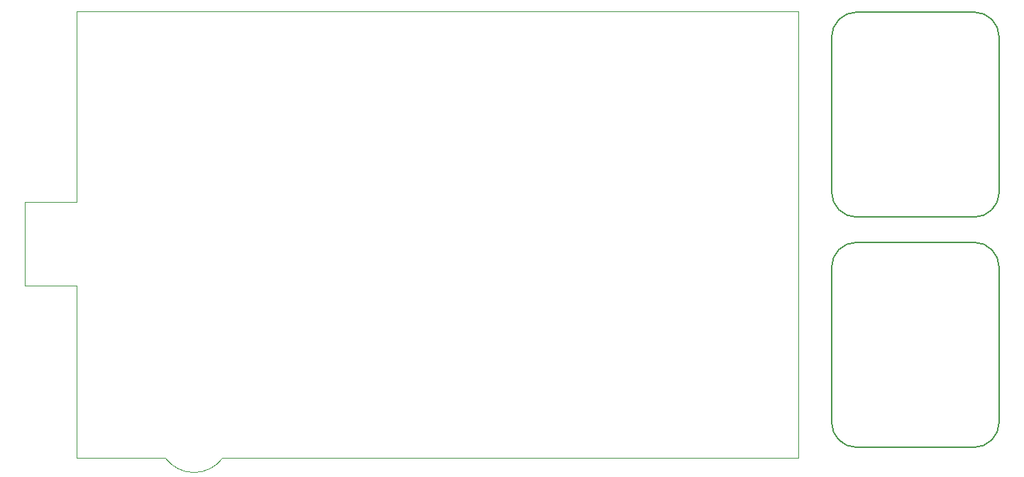
<source format=gm1>
%MOIN*%
%OFA0B0*%
%FSLAX46Y46*%
%IPPOS*%
%LPD*%
%ADD10C,0.0019685039370078744*%
%ADD21C,0.0078740157480314977*%
%ADD22C,0.0078740157480314977*%
G01*
D10*
X0003633000Y0002167319D02*
X0003633000Y0000075319D01*
X0000246000Y0000878319D02*
X0000000000Y0000878319D01*
X0000246000Y0000748319D02*
X0000246000Y0000878319D01*
X0000000000Y0001272319D02*
X0000000000Y0000878319D01*
X0000246000Y0001272319D02*
X0000000000Y0001272319D01*
X0000246000Y0002167319D02*
X0000246000Y0001272319D01*
X0002844999Y0000067319D02*
X0003633000Y0000067319D01*
X0003633000Y0000075319D02*
X0003633000Y0000067319D01*
X0000246000Y0002167319D02*
X0003633000Y0002167319D01*
X0000661645Y0000067319D02*
X0000246000Y0000067319D01*
X0000961000Y0000067005D02*
X0002844999Y0000067319D01*
X0000930025Y0000067005D02*
X0000961000Y0000067005D01*
X0000930025Y0000067005D02*
G75*
G02*
X0000661645Y0000067319I-0000134072J0000100361D01*
G01*
X0000246000Y0000748319D02*
X0000246000Y0000067319D01*
G04 next file*
G04 #@! TF.GenerationSoftware,KiCad,Pcbnew,5.1.9-73d0e3b20d~88~ubuntu18.04.1*
G04 #@! TF.CreationDate,2021-02-13T22:07:47-05:00*
G04 #@! TF.ProjectId,connector,636f6e6e-6563-4746-9f72-2e6b69636164,v1.0.0*
G04 #@! TF.SameCoordinates,Original*
G04 #@! TF.FileFunction,Profile,NP*
G04 Gerber Fmt 4.6, Leading zero omitted, Abs format (unit mm)*
G04 Created by KiCad (PCBNEW 5.1.9-73d0e3b20d~88~ubuntu18.04.1) date 2021-02-13 22:07:47*
G01*
G04 APERTURE LIST*
G04 #@! TA.AperFunction,Profile*
G04 #@! TD*
G04 APERTURE END LIST*
D21*
X0003908590Y0000118110D02*
X0004459771Y0000118110D01*
X0003790480Y0000964566D02*
X0003790480Y0000236220D01*
X0004459771Y0001082677D02*
X0003908590Y0001082677D01*
X0004577881Y0000964566D02*
X0004577881Y0000236220D01*
X0004577881Y0000236220D02*
G75*
G02*
X0004459771Y0000118110I-0000118110D01*
G01*
X0003908590Y0000118110D02*
G75*
G02*
X0003790480Y0000236220J0000118110D01*
G01*
X0003790480Y0000964566D02*
G75*
G02*
X0003908590Y0001082677I0000118110D01*
G01*
X0004459771Y0001082677D02*
G75*
G02*
X0004577881Y0000964566J-0000118110D01*
G01*
G04 next file*
G04 #@! TF.GenerationSoftware,KiCad,Pcbnew,5.1.9-73d0e3b20d~88~ubuntu18.04.1*
G04 #@! TF.CreationDate,2021-02-13T22:07:47-05:00*
G04 #@! TF.ProjectId,connector,636f6e6e-6563-4746-9f72-2e6b69636164,v1.0.0*
G04 #@! TF.SameCoordinates,Original*
G04 #@! TF.FileFunction,Profile,NP*
G04 Gerber Fmt 4.6, Leading zero omitted, Abs format (unit mm)*
G04 Created by KiCad (PCBNEW 5.1.9-73d0e3b20d~88~ubuntu18.04.1) date 2021-02-13 22:07:47*
G01*
G04 APERTURE LIST*
G04 #@! TA.AperFunction,Profile*
G04 #@! TD*
G04 APERTURE END LIST*
D22*
X0003908590Y0001200787D02*
X0004459771Y0001200787D01*
X0003790480Y0002047244D02*
X0003790480Y0001318897D01*
X0004459771Y0002165354D02*
X0003908590Y0002165354D01*
X0004577881Y0002047244D02*
X0004577881Y0001318897D01*
X0004577881Y0001318897D02*
G75*
G02*
X0004459771Y0001200787I-0000118110D01*
G01*
X0003908590Y0001200787D02*
G75*
G02*
X0003790480Y0001318897J0000118110D01*
G01*
X0003790480Y0002047244D02*
G75*
G02*
X0003908590Y0002165354I0000118110D01*
G01*
X0004459771Y0002165354D02*
G75*
G02*
X0004577881Y0002047244J-0000118110D01*
G01*
M02*
</source>
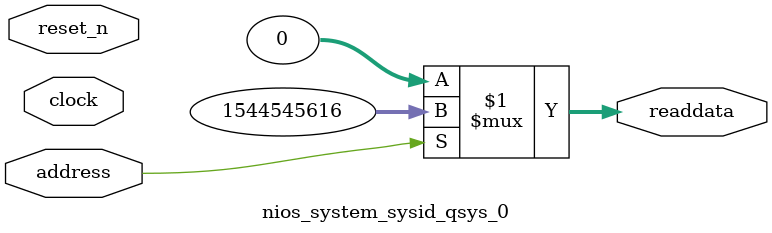
<source format=v>



// synthesis translate_off
`timescale 1ns / 1ps
// synthesis translate_on

// turn off superfluous verilog processor warnings 
// altera message_level Level1 
// altera message_off 10034 10035 10036 10037 10230 10240 10030 

module nios_system_sysid_qsys_0 (
               // inputs:
                address,
                clock,
                reset_n,

               // outputs:
                readdata
             )
;

  output  [ 31: 0] readdata;
  input            address;
  input            clock;
  input            reset_n;

  wire    [ 31: 0] readdata;
  //control_slave, which is an e_avalon_slave
  assign readdata = address ? 1544545616 : 0;

endmodule



</source>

# # # # # # #

> _Task requirements_:
Copy the preceding data in full and word for word, dropping its pictures.

> _Answer to the exercise_:
<source format=gm1>
%MOIN*%
%OFA0B0*%
%FSLAX46Y46*%
%IPPOS*%
%LPD*%
%ADD10C,0.0019685039370078744*%
%ADD21C,0.0078740157480314977*%
%ADD22C,0.0078740157480314977*%
G01*
D10*
X0003633000Y0002167319D02*
X0003633000Y0000075319D01*
X0000246000Y0000878319D02*
X0000000000Y0000878319D01*
X0000246000Y0000748319D02*
X0000246000Y0000878319D01*
X0000000000Y0001272319D02*
X0000000000Y0000878319D01*
X0000246000Y0001272319D02*
X0000000000Y0001272319D01*
X0000246000Y0002167319D02*
X0000246000Y0001272319D01*
X0002844999Y0000067319D02*
X0003633000Y0000067319D01*
X0003633000Y0000075319D02*
X0003633000Y0000067319D01*
X0000246000Y0002167319D02*
X0003633000Y0002167319D01*
X0000661645Y0000067319D02*
X0000246000Y0000067319D01*
X0000961000Y0000067005D02*
X0002844999Y0000067319D01*
X0000930025Y0000067005D02*
X0000961000Y0000067005D01*
X0000930025Y0000067005D02*
G75*
G02*
X0000661645Y0000067319I-0000134072J0000100361D01*
G01*
X0000246000Y0000748319D02*
X0000246000Y0000067319D01*
G04 next file*
G04 #@! TF.GenerationSoftware,KiCad,Pcbnew,5.1.9-73d0e3b20d~88~ubuntu18.04.1*
G04 #@! TF.CreationDate,2021-02-13T22:07:47-05:00*
G04 #@! TF.ProjectId,connector,636f6e6e-6563-4746-9f72-2e6b69636164,v1.0.0*
G04 #@! TF.SameCoordinates,Original*
G04 #@! TF.FileFunction,Profile,NP*
G04 Gerber Fmt 4.6, Leading zero omitted, Abs format (unit mm)*
G04 Created by KiCad (PCBNEW 5.1.9-73d0e3b20d~88~ubuntu18.04.1) date 2021-02-13 22:07:47*
G01*
G04 APERTURE LIST*
G04 #@! TA.AperFunction,Profile*
G04 #@! TD*
G04 APERTURE END LIST*
D21*
X0003908590Y0000118110D02*
X0004459771Y0000118110D01*
X0003790480Y0000964566D02*
X0003790480Y0000236220D01*
X0004459771Y0001082677D02*
X0003908590Y0001082677D01*
X0004577881Y0000964566D02*
X0004577881Y0000236220D01*
X0004577881Y0000236220D02*
G75*
G02*
X0004459771Y0000118110I-0000118110D01*
G01*
X0003908590Y0000118110D02*
G75*
G02*
X0003790480Y0000236220J0000118110D01*
G01*
X0003790480Y0000964566D02*
G75*
G02*
X0003908590Y0001082677I0000118110D01*
G01*
X0004459771Y0001082677D02*
G75*
G02*
X0004577881Y0000964566J-0000118110D01*
G01*
G04 next file*
G04 #@! TF.GenerationSoftware,KiCad,Pcbnew,5.1.9-73d0e3b20d~88~ubuntu18.04.1*
G04 #@! TF.CreationDate,2021-02-13T22:07:47-05:00*
G04 #@! TF.ProjectId,connector,636f6e6e-6563-4746-9f72-2e6b69636164,v1.0.0*
G04 #@! TF.SameCoordinates,Original*
G04 #@! TF.FileFunction,Profile,NP*
G04 Gerber Fmt 4.6, Leading zero omitted, Abs format (unit mm)*
G04 Created by KiCad (PCBNEW 5.1.9-73d0e3b20d~88~ubuntu18.04.1) date 2021-02-13 22:07:47*
G01*
G04 APERTURE LIST*
G04 #@! TA.AperFunction,Profile*
G04 #@! TD*
G04 APERTURE END LIST*
D22*
X0003908590Y0001200787D02*
X0004459771Y0001200787D01*
X0003790480Y0002047244D02*
X0003790480Y0001318897D01*
X0004459771Y0002165354D02*
X0003908590Y0002165354D01*
X0004577881Y0002047244D02*
X0004577881Y0001318897D01*
X0004577881Y0001318897D02*
G75*
G02*
X0004459771Y0001200787I-0000118110D01*
G01*
X0003908590Y0001200787D02*
G75*
G02*
X0003790480Y0001318897J0000118110D01*
G01*
X0003790480Y0002047244D02*
G75*
G02*
X0003908590Y0002165354I0000118110D01*
G01*
X0004459771Y0002165354D02*
G75*
G02*
X0004577881Y0002047244J-0000118110D01*
G01*
M02*
</source>
<source format=v>



// synthesis translate_off
`timescale 1ns / 1ps
// synthesis translate_on

// turn off superfluous verilog processor warnings 
// altera message_level Level1 
// altera message_off 10034 10035 10036 10037 10230 10240 10030 

module nios_system_sysid_qsys_0 (
               // inputs:
                address,
                clock,
                reset_n,

               // outputs:
                readdata
             )
;

  output  [ 31: 0] readdata;
  input            address;
  input            clock;
  input            reset_n;

  wire    [ 31: 0] readdata;
  //control_slave, which is an e_avalon_slave
  assign readdata = address ? 1544545616 : 0;

endmodule



</source>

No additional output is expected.